1. An imager comprising:

(a) a plurality of photosensitive elements, each element having a readout selection switch connected to a readout terminal, and a first reset selection switch connected to a reset terminal, separate from the readout terminal;

(b) an addressable selection circuit connected to the reset terminal;

(c) a separately addressable readout circuit connected to the readout terminal, so that a first photosensitive element can be selected for readout and a second photosensitive element can be selected for reset simultaneously.

2. The imager of claim 1, further comprising a second reset selection switch in series circuit relationship with the first reset selection switch, and a second, separately addressable circuit connected to the second reset switch.

3. The imager of claim 1, further comprising a second readout selection switch in series circuit relationship with the first readout selection switch, and a second, separately addressable circuit connected to the second readout switch.

4. The imager of claim 1, further comprising a latch circuit for storing address information.
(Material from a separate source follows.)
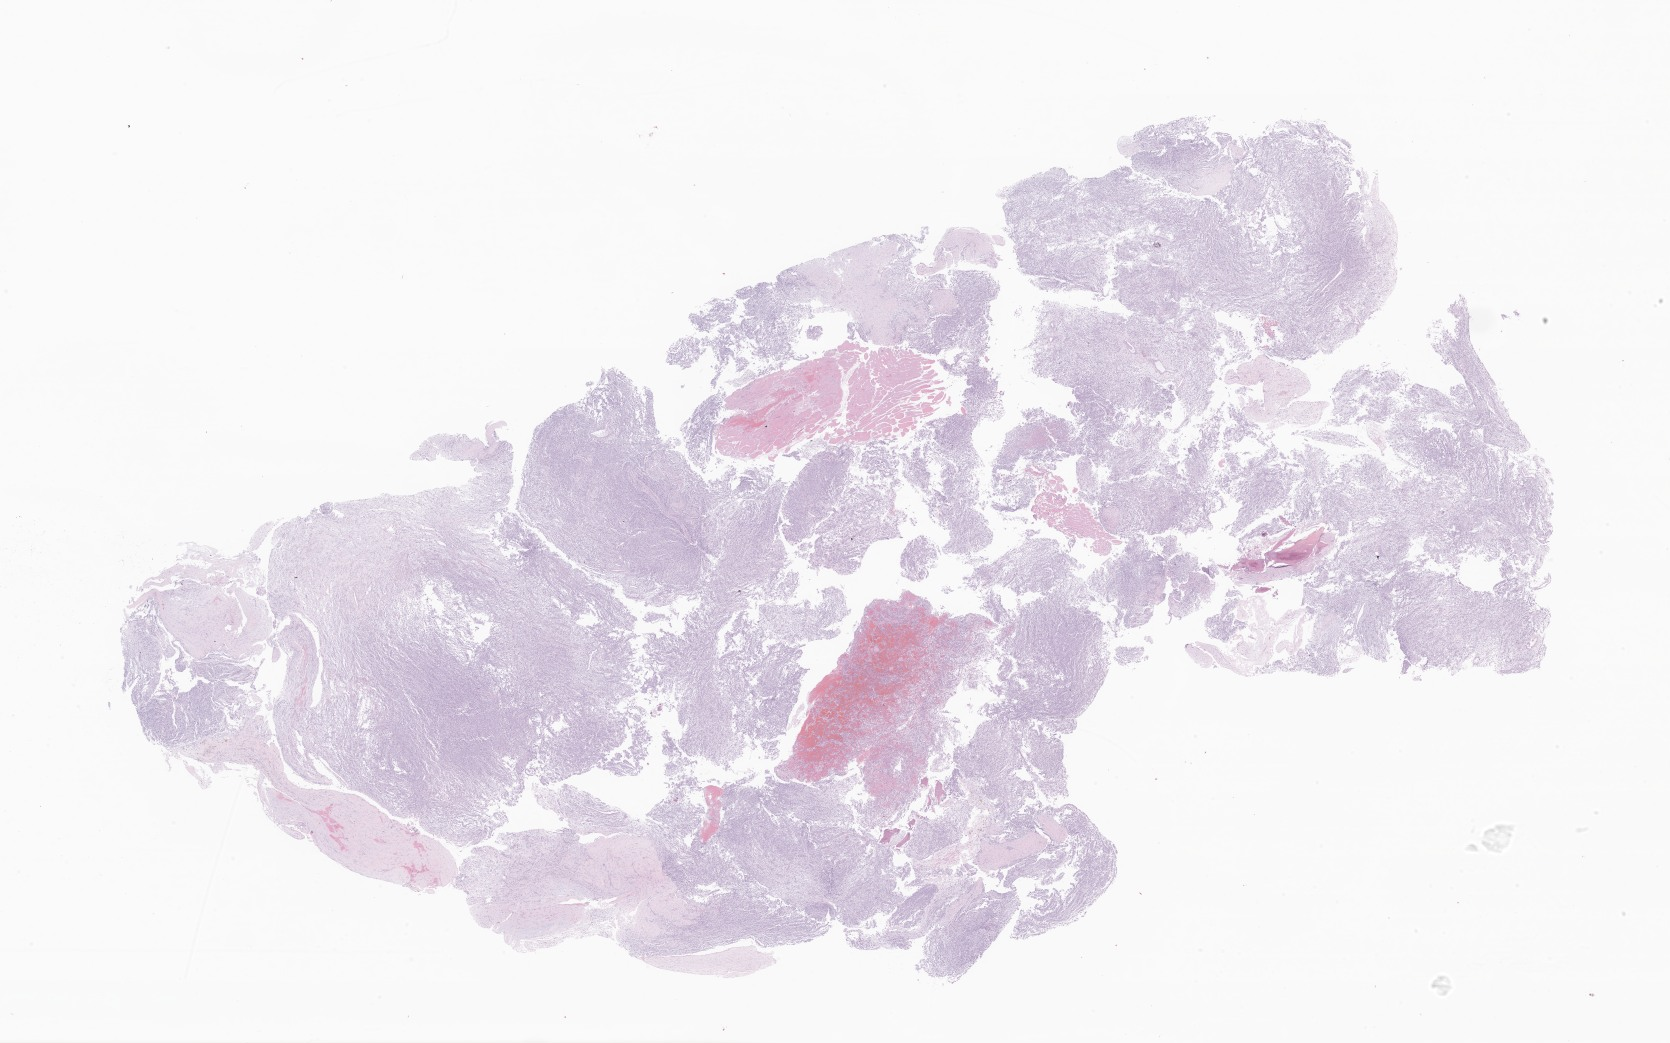
Digitized hematoxylin and eosin (H&E)-stained section of tumor tissue from the lower limb — shown as a low-resolution overview of the whole scanned area (about 28.2 x 17.6 mm). Formalin-fixed paraffin-embedded section. Patient: male, age 109 months.
• diagnosis (ICD-O-3 morphology term): Neoplasm, malignant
5. The imager of claim 1, further comprising a plurality of unitary, differential-input, amplifiers, each amplifier having a plurality of first input transistors, one first input transistor located at each element within the periphery.

6. The imager of claim 5, where the plurality of photosensitive elements are located within a periphery.

7. The imager of claim 6, where each amplifier further comprises a second input transistor located outside the periphery of the array and connected to the first input transistors so as to create a feedback loop.